In this Activity, students determine the density of different sugar solutions (0-50%). They then dye the solutions and devise a method to combine the solutions to make a multi-colored, layered heterogeneous mixture. This Activity could be used in units dealing with measurement or density.
In this Activity, students combine liquids in a calorimeter and use a thermometer to determine if the reaction mixture gets hot or cold. All of the chemicals (yeast, hydrogen peroxide, vinegar and baking soda) except ammonium nitrate, are available in supermarkets.
In this Activity, students first prepare a gel using the superabsorbent polymer sodium polyacrylate (found in certain diapers) and water. The gel is split into piles and samples of different compounds are sprinkled on the piles. Students determine that ionic compounds break down the gel, while covalent compounds have no effect on the gel.
In this Activity, students investigate the physical properties of different balls that may look similar, but have very different rebound properties. Students also investigate how the rebound properties change when the balls are subjected to near freezing and near boiling temperatures. This Activity could be used at the beginning of the school year as an exercise in making observations.

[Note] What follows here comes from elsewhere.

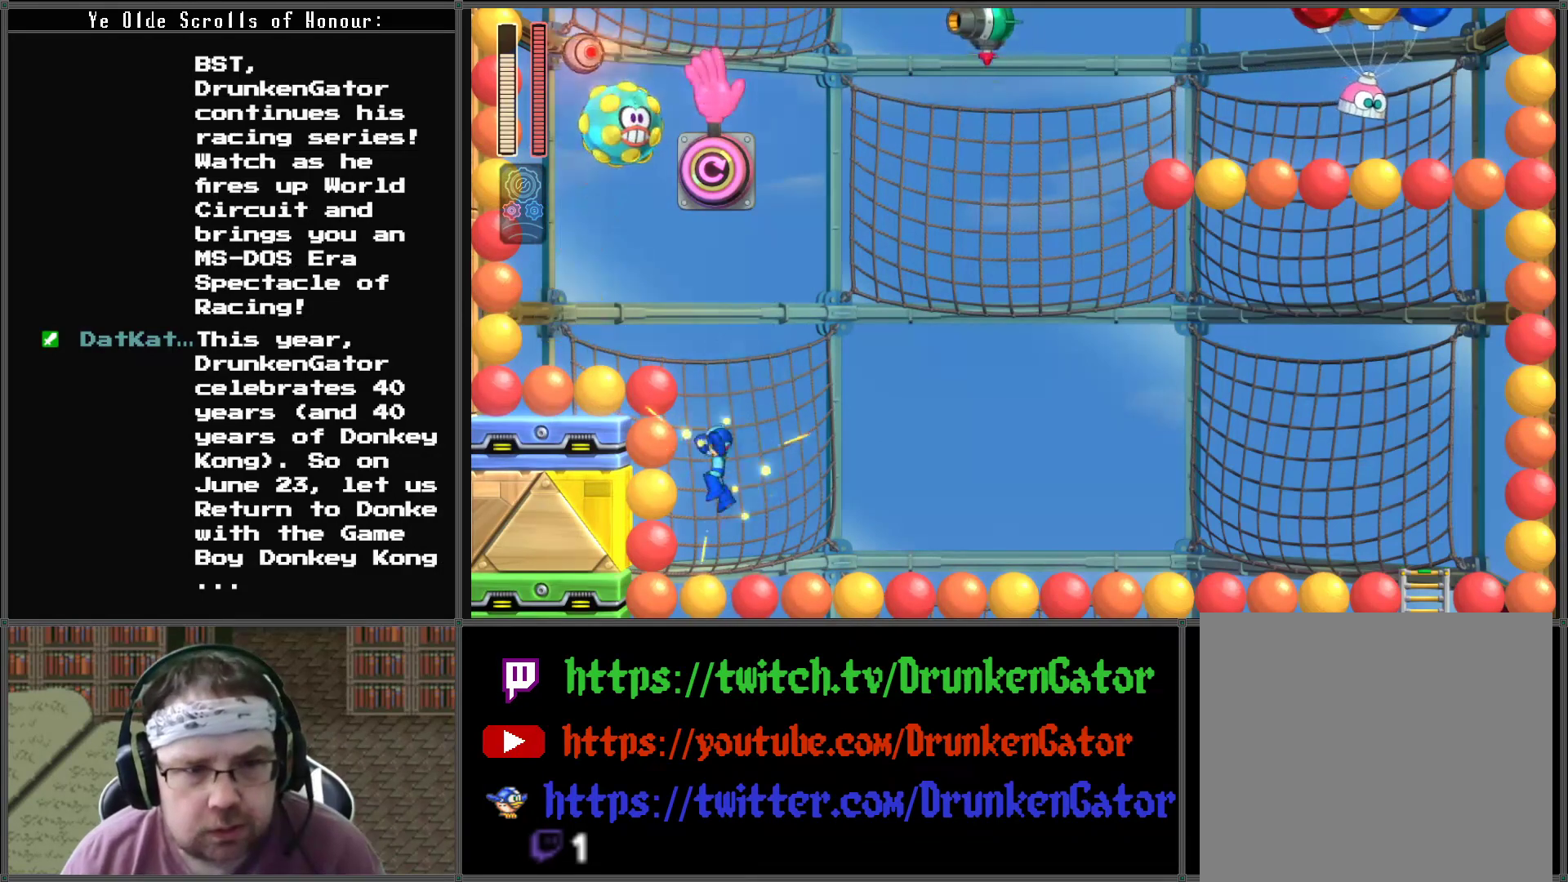
{"buttons": ["X"], "left_stick": "center", "right_stick": "center", "events": [[100, "DPAD_RIGHT", "down"], [300, "DPAD_DOWN", "down"], [333, "DPAD_DOWN", "up"], [333, "DPAD_LEFT", "down"], [333, "DPAD_RIGHT", "up"], [367, "A", "up"], [367, "X", "down"], [433, "DPAD_LEFT", "up"]]}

In this Activity, students make a water filtration column using a 2-liter plastic beverage bottle that contains layers of gravel, sand, and activated charcoal. They prepare a contaminated sample of water and examine the filtration ability of the column. This environmental chemistry Activity can be used to complement a celebration of Earth Day.
In this Activity, students extract a fluorescent substance from shavings of narra wood. The pH-dependent fluorescence can be turned on and off using household acid and base solutions. A yellow filter blocks the exciting light but not the fluorescent emission. This Activity gets students thinking about the interaction of light and molecules.
In this Activity, students use their deductive reasoning skills as they identify formulas of unknown elements and compounds modeled by paperclips. Each color of paperclip represents a different element, with linkages between different paperclips in appropriate ratios representing 20 unknowns.
In this Activity, column chromatography separations are simulated using a grid, colored paper squares, and a six-sided die. Students observe the effects of changing flow rate, column length, and mobile phase composition. As squares come off the grid, the separation (or lack thereof) of the colors is noticeable.
In this Activity, students simulate Millikan’s oil drop experiment using drop-shaped magnets and steel BBs. Students determine the mass of a single BB analogous to the way Millikan determined the charge of a single electron.
In this Activity, students explore buoyancy with helium-filled Mylar balloons. They use the ideal gas law to predict the mass of the balloon if it were empty, compare it to the actual mass of the empty balloon, and discuss experimental sources of error. This Activity demonstrates the ideal gas law and introduces students to the concept of buoyancy.